L'approbation par les comités parlementaires conjoints du projet de loi sur l'amnistie générale dans sa forme actuelle a déclenché une vague de protestations et de blocages routiers dans plusieurs régions libanaises, en dépit des objections des familles des détenus islamistes qui considéraient la loi dans sa version actuelle comme inéquitable et injuste. Pendant ce temps, les forces de sécurité et l'armée ont confirmé qu'elles travaillent pour rouvrir les routes et contenir les protestations.
Plusieurs régions, y compris Tripoli, Akkar, Saïda et Khaldeh, ont été témoins de mouvements de protestation impliquant des fermetures de routes avec des pneus enflammés, des voitures et des barricades.
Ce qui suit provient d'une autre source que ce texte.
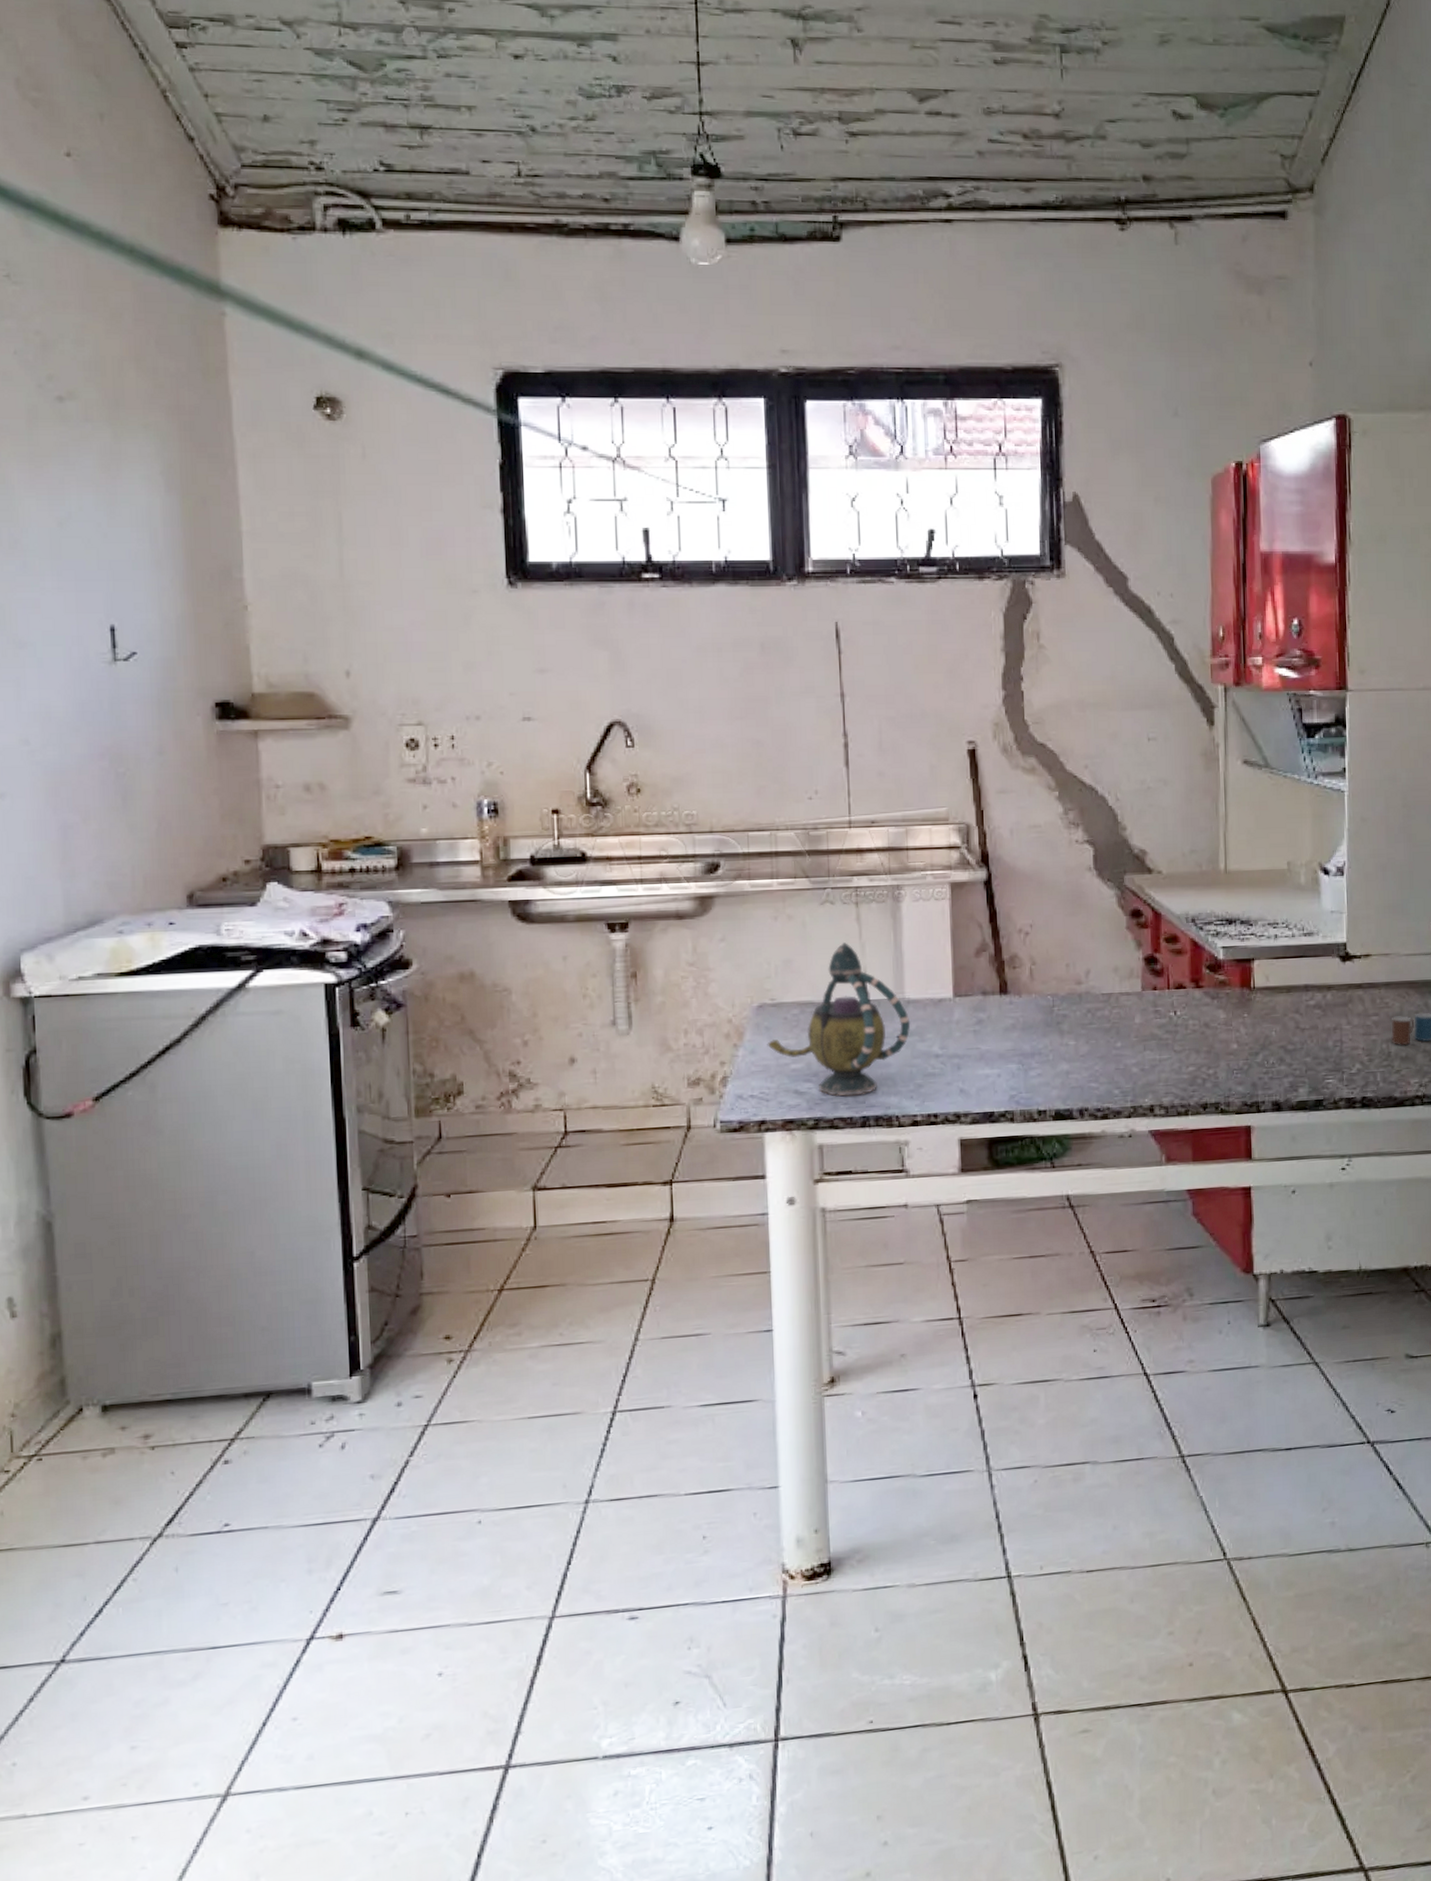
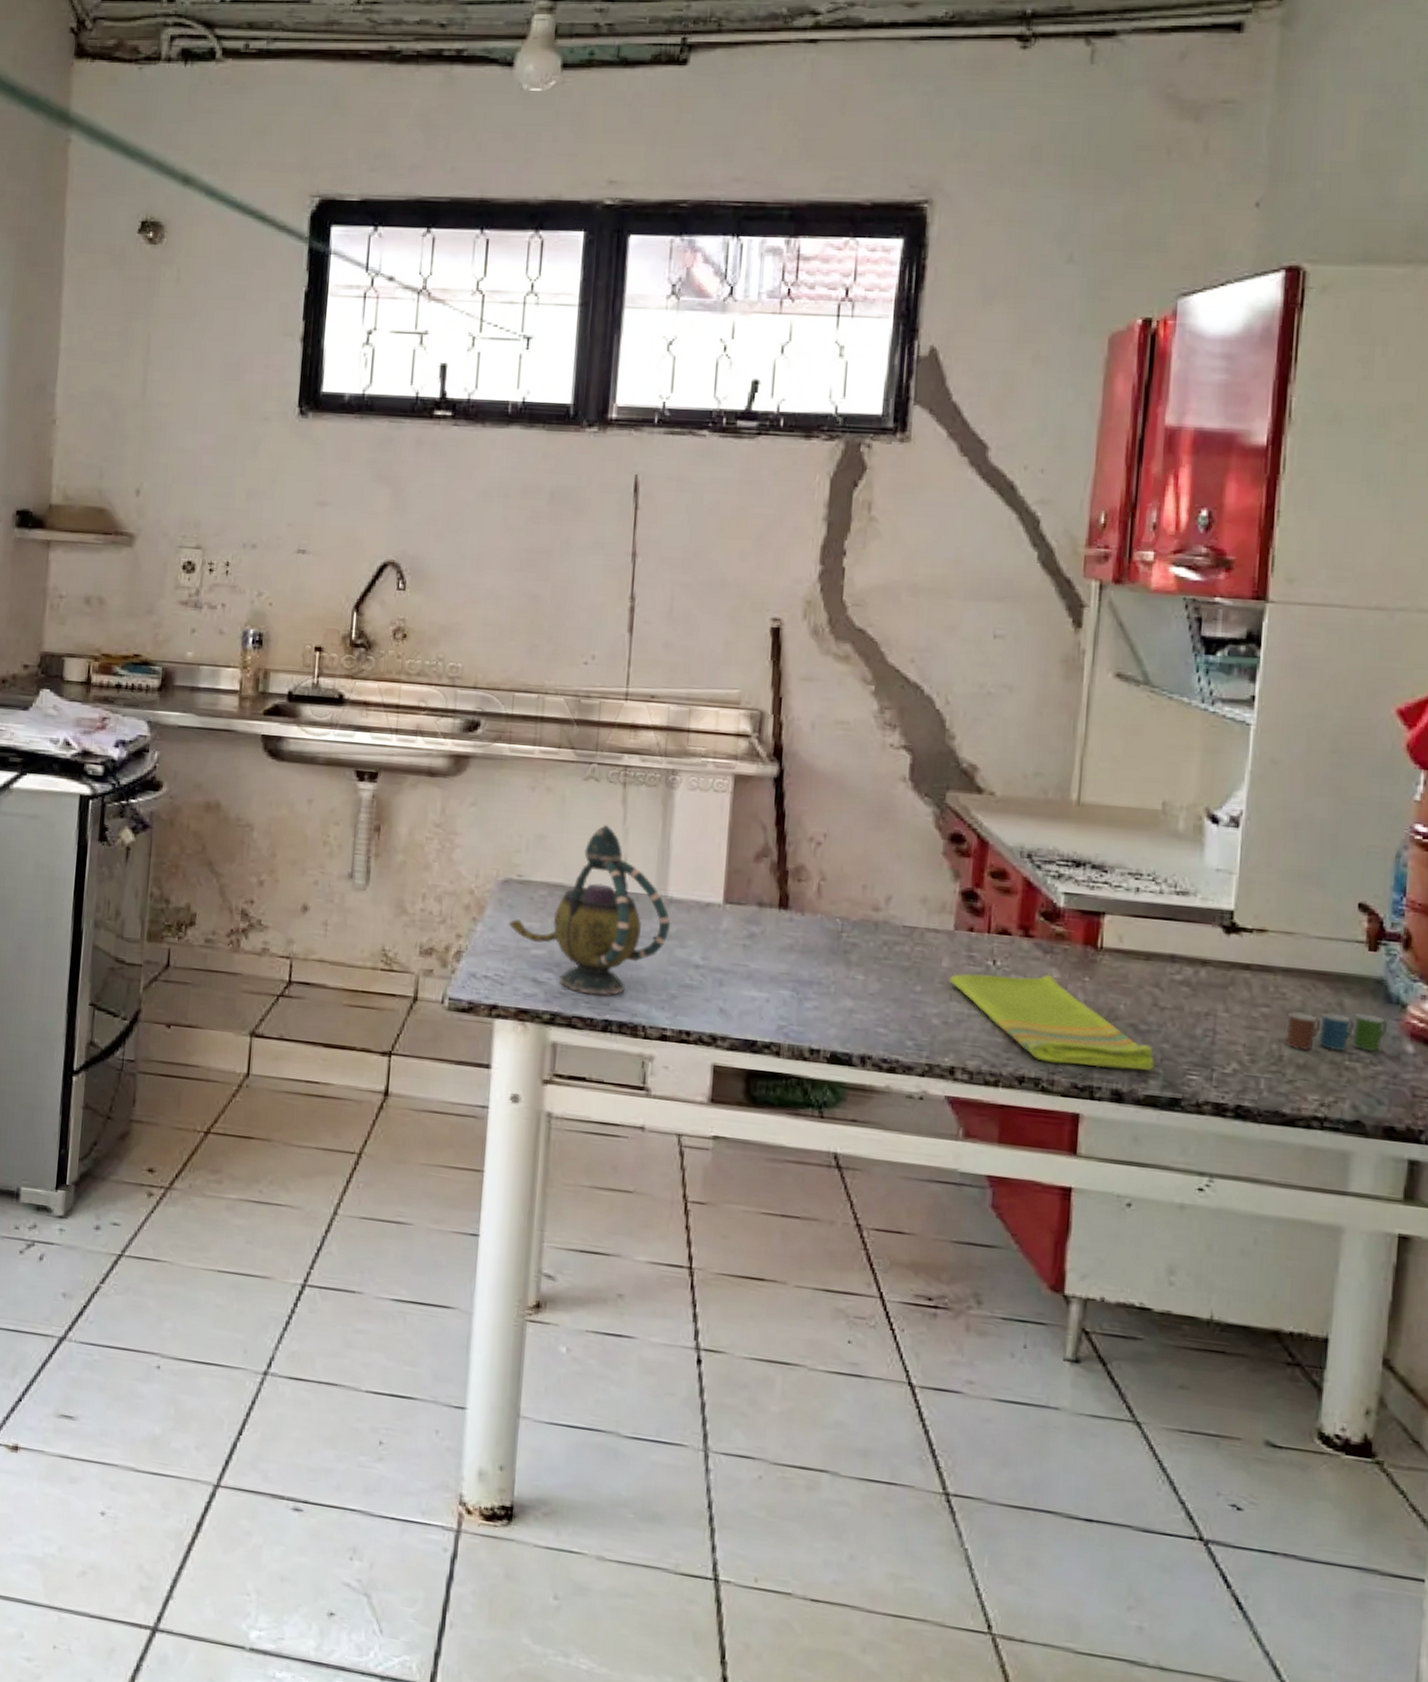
dish towel: none [1142,1016,1301,1088] -> present [949,973,1154,1070]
Les fermetures les plus notables ont eu lieu au pont Al Mhamara à Akkar, l'autoroute Al Palma à Tripoli, la route internationale entre Miniyeh et Abdah, en plus d'un sit-in par les partisans du cheikh Ahmad Al Assir au pont Awali à Saïda.


Le vice-président du Parlement, Elias Bou Saab, a annoncé après la réunion des comités conjoints que la version approuvée "préservait les droits des familles des martyrs de l'armée de ne pas renoncer à leurs droits personnels devant les tribunaux civils," notant que l'armée "n'était pas partie prenante dans les conflits." Il a également souligné que la proposition tenait compte des commentaires des Ministères de la Défense et de l'Intérieur ainsi que de la direction de l'armée.
Bou Saab a précisé que les discussions ont également abordé les peines de mort, où un plafond de 28 ans d'emprisonnement a été adopté, soit environ 21 ans et demi effectifs, soulignant que le différend sur "l'intégration" a été ramené à son "statut légal."
Au milieu des manifestations, Bou Saab a confirmé que le Président du Parlement Nabih Berri a demandé que l'ordre du jour de la session législative soit complété jeudi, y compris la loi sur l'amnistie générale, insistant sur le fait qu'il y a un empressement à l'approuver avant l'Aïd al-Adha après avoir atteint une "version acceptable par la majorité parlementaire."